Terminal baptism, erotic performance art, and voodoo economics with actual voodoo.
An integrity gene is harvested from the brain of an unwilling schoolteacher. Christopher Columbus lands in modern-day Manhattan. John Wayne seeks treatment from a cinematic oncologist. Sports fans save the universe every day.
The Cat’s Pajamas is a provocative collection of satiric short fiction from Nebula and World Fantasy award–winning author James Morrow. Included is “Auspicious Eggs,” in which ritual procreation and compulsory abortion are mandated by the Catholic Church. Two original pieces were written specifically for The Cat’s Pajamas: the play “Come Back, Dr. Sarcophagus,” and the short story “Fucking Justice.”

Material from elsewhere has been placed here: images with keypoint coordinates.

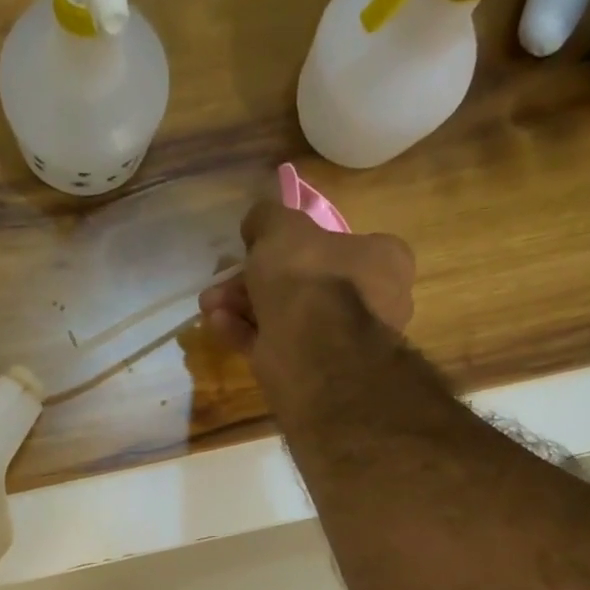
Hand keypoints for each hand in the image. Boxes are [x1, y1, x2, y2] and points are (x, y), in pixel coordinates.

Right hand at [198, 200, 415, 364]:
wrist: (313, 354)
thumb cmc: (309, 280)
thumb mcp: (283, 229)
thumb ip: (268, 218)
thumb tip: (257, 223)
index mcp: (380, 260)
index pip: (338, 244)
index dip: (294, 243)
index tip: (258, 245)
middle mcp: (369, 301)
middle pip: (302, 282)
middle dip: (254, 279)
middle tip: (222, 277)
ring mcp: (339, 341)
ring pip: (284, 315)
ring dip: (242, 305)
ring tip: (208, 302)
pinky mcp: (311, 371)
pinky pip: (274, 344)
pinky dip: (245, 333)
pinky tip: (217, 323)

Born in 1947, James Kenneth Morrow has been writing fiction ever since he, as a seven-year-old living in the Philadelphia suburbs, dictated “The Story of the Dog Family” to his mother, who dutifully typed it up and bound the pages with yarn. This three-page, six-chapter fantasy is still in the author’s private archives. Upon reaching adulthood, Jim produced nine novels of speculative fiction, including the critically acclaimed Godhead Trilogy. He has won the World Fantasy Award (for Only Begotten Daughter and Towing Jehovah), the Nebula Award (for “Bible Stories for Adults, No. 17: The Deluge” and the novella City of Truth), and the Theodore Sturgeon Memorial Award (for the novella Shambling Towards Hiroshima). A fulltime fiction writer, Jim makes his home in State College, Pennsylvania, with his wife, his son, an enigmatic sheepdog, and a loopy beagle. He is hard at work on a novel about Darwinism and its discontents.
The stories contained in “The Cat’s Pajamas” certainly aren’t for everyone, but if you enjoy the absurd, the bizarre, the downright nonsensical you will enjoy this book. Part sci-fi, part political commentary, and all off-the-wall, Morrow’s style is unlike anything I’ve read before. Like Salvador Dali, Morrow paints his fantasies with realistic strokes, thereby enhancing their outrageousness.
Hit and miss, really enjoyed Martyrs of The Upshot Knothole and Come Back, Dr. Sarcophagus! while the anti-Catholic Auspicious Eggs left me cold. Morrow isn't afraid to let his liberal politics show; sometimes, but definitely not always, to a story's detriment.
Overall, I liked this short-story collection. I didn't think it was as good as "Bible Stories For Adults." However, if you're looking for some fun, sci-fi stories, they're pretty good.